How to correctly do data preparation for this algorithm?
Hello, I'm trying to train Who needs words?: Lexicon Free Speech Recognition in my own dataset (from a complex language domain). While I followed the steps in wav2letter's "Data Preparation" section, it's still unclear how to use my .lexicon, token.txt and .lst files generated with this architecture. In the script prepare.py, the librispeech data is used and pre-processed, should I transform my data in this format and replace paths in the .py? Should I Train what kind of language model (char or word-based/with or without lexicon)? This may be just misinterpretation of my reading of the library, but any guidance would be helpful, Thank you!
Hi @JpMCarrilho
Sorry for the delay. Let me explain what you need to have and how to prepare, probably it will be simpler just create new prepare.py for your data.

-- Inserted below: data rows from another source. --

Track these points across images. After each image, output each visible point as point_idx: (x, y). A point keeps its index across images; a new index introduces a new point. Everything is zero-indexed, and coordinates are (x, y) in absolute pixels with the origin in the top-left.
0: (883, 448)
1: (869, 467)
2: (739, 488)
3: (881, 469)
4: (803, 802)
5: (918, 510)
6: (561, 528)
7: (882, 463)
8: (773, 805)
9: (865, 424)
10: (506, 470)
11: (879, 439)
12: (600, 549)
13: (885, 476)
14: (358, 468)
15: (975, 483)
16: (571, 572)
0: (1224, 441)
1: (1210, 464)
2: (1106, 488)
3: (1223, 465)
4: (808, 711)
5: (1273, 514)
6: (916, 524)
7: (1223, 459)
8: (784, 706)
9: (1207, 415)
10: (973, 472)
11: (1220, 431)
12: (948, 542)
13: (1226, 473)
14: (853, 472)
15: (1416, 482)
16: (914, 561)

This file should contain tokens, so that model will return you probability for each frame across tokens. Tokens files thus just defines classes for the frame classification problem. In case of English we use a-z letters, apostrophe, and "|" - as words delimiter.
It should contain mapping of all your train/dev words into your tokens sequence, like "hello h e l l o |" - so format is word then tokens sequence separated by space and at the end we use "|" to set the word boundaries.
So you need just to collect set of all words from train transcriptions and then do mapping to your letters sequence.
Lexicon is used to map target transcription (which is standard words sequence) to the tokens sequence.
List file is the format of input data for the model, the format is
id file_path file_duration_in_ms target_transcription
Target transcription is just word transcription.
Hope, this explains what and why you need to have. You could adapt prepare.py from lexicon-free recipe, but it depends on your language what you need to modify.
hi,
this may be a stupid question but,
If I have a dataset from which I define a set of representative tokens as in [a-z'|], doesn't this mean that words in my dataset is eventually a list of these tokens i.e. hello: h e l l o | ?
So why to construct the lexicon manually beforehands? Do i miss something?
Sorry, I don't understand what do you mean. Do you mean that we don't need to prepare lexicon because it is just a sequence of letters?
Yes. Is that just a convenience file/mapping or does it involve a more sophisticated linguistic step that I miss?
Tokens set you need to provide as for LM training for example, you need to specify the index class for each token. Then you could skip lexicon if you are sure that there no other tokens in your transcriptions (otherwise you will have crash). We have falling back to letters if word is not presented in the lexicon, and all these letters should be in the tokens set. No any sophisticated linguistic step, but here with lexicon file you could do special mapping of abbreviations, like "tv t | v |".
thank you!
Most helpful comment
Hi @JpMCarrilho
Sorry for the delay. Let me explain what you need to have and how to prepare, probably it will be simpler just create new prepare.py for your data.
Tokens.txt
This file should contain tokens, so that model will return you probability for each frame across tokens. Tokens files thus just defines classes for the frame classification problem. In case of English we use a-z letters, apostrophe, and "|" - as words delimiter.
Lexicon file
It should contain mapping of all your train/dev words into your tokens sequence, like "hello h e l l o |" - so format is word then tokens sequence separated by space and at the end we use "|" to set the word boundaries.
So you need just to collect set of all words from train transcriptions and then do mapping to your letters sequence.
Lexicon is used to map target transcription (which is standard words sequence) to the tokens sequence.
List file
List file is the format of input data for the model, the format is
Target transcription is just word transcription.
Hope, this explains what and why you need to have. You could adapt prepare.py from lexicon-free recipe, but it depends on your language what you need to modify.